Eiskalter Winterschläfer
Der possierliche Bilch ist weitgehend ein Allesfresser. Er ernährt sich von Insekten, Tausendfüßlern, Spinnen und Schnecken, von Wildfrüchten, Samen und Kernen, sogar kleine Wirbeltiere wie junge Mäuse und Kleinvögel sowie Vogeleier stehen auf seinem Speiseplan. Er bevorzugt tierische Nahrung, weil er mangels Blinddarm im Unterschied zu anderen Nagetieren keine Pflanzenfasern verdauen kann. In der kalten Jahreszeit fehlen diese Nahrungsgrundlagen, deshalb schläft er rund sechs Monate lang. Im Winterschlaf reduziert sich sein Herzschlag auf zwei Schläge pro Minute. Seine Körpertemperatur kann sogar auf minus ein Grad sinken!
(Foto: Kerstin Hinze)
Geschwätziger Gartenschläfer
Gartenschläfer beherrschen ein großes Repertoire an Geräuschen von Zwitschern, Pfeifen, Murmeln über Knarren und Keckern bis zu Grunzen. Besonders in der Paarungszeit pfeifen die Weibchen laut, um Männchen anzulocken. Diese suchen sich ab April eine Partnerin. Nach rund drei Wochen kommen die Jungen zur Welt. Das Weibchen kann ein bis neun Junge gebären, meist sind es vier bis sechs. Wenn sie 18 Tage alt sind, öffnen sich die Augen, nach etwa 40 Tagen sind sie selbstständig. Ein Jahr später werden sie geschlechtsreif.
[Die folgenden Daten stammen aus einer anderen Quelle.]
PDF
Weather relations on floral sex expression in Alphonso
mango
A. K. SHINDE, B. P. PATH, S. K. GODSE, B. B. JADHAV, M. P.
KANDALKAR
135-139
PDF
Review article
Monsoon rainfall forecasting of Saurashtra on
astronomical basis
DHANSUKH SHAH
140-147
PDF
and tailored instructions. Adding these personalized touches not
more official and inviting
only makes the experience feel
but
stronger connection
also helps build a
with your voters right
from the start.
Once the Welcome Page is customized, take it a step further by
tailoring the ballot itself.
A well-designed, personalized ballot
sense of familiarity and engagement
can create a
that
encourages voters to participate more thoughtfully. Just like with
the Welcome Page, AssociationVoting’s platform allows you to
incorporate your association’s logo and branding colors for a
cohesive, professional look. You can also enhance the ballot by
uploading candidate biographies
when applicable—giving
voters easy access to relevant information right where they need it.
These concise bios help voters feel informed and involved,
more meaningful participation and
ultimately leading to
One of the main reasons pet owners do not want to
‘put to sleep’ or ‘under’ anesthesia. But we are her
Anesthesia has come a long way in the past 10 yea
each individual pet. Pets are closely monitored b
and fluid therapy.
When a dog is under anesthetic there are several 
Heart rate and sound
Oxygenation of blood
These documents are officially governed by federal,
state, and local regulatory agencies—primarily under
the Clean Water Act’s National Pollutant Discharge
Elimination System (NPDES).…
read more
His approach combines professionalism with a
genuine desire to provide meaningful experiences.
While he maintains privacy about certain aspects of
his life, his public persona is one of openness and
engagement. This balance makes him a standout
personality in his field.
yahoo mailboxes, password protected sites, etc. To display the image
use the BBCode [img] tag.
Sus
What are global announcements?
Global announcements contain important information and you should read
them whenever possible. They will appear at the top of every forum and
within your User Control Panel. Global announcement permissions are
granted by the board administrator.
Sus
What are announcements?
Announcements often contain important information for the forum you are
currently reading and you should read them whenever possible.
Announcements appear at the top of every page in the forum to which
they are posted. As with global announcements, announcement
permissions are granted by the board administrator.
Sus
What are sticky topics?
Von Südportugal bis an den Ural
Der Gartenschläfer kommt nur in Europa vor, im Osten in zahlreichen voneinander geografisch isolierten Gebieten. Von West nach Ost reicht das Verbreitungsgebiet von Südportugal und der Bretagne bis in den südlichen Ural, von Nord nach Süd von Finnland bis nach Südspanien und Sizilien. In Deutschland ist sein Bestand lückenhaft. Er besiedelt einzelne Gebiete im Südwesten sowie in der Mitte und im Südosten. Während er im Südosten die Hochlagen von Harz, Fichtelgebirge und Bayerischem Wald bewohnt, lebt er hier im Südwesten auch in Gärten im Siedlungsbereich, in Weinbergen und auf Obstwiesen. Dort findet er Schutz in dichten, Beeren tragenden Hecken, begrünten Fassaden und alten Gebäuden mit Spalten und Nischen.
Rückgang um rund 50 Prozent
In den vergangenen Jahrzehnten waren für die Gartenschläfer in Zentral-, Süd- und Osteuropa starke Bestandsrückgänge zu verzeichnen. In einigen Regionen gelten sie als ausgestorben, etwa in Kroatien, Rumänien und in der Slowakei. Da die Population in Westeuropa noch einigermaßen stabil ist, steht der Gartenschläfer europaweit »nur« auf der Vorwarnliste. In der Roten Liste in Deutschland ist die Art aber als stark gefährdet eingestuft. Warum es so weit gekommen ist, weiß man nicht so genau. Sicher spielen die üblichen Faktoren, die auch anderen Lebewesen zusetzen, eine Rolle: Verlust natürlicher Streuobstwiesen, intensive Forst- und Landwirtschaft, Monokulturen, Zersiedelung. Daher möchte die Deutsche Wildtier Stiftung in diesem Jahr auf den Bilch aufmerksam machen und so zu ihrem Schutz beitragen. In Deutschland ist der Gartenschläfer als eine nationale Verantwortungsart innerhalb der Nationalen Strategie zur biologischen Vielfalt der Bundesregierung eingestuft. Der Bestandsrückgang wird im Rahmen eines Projekts von 2018 bis 2024 vom Bund für Umwelt und Naturschutz Deutschland, Forschern der Universität Gießen sowie von der Senckenberggesellschaft untersucht.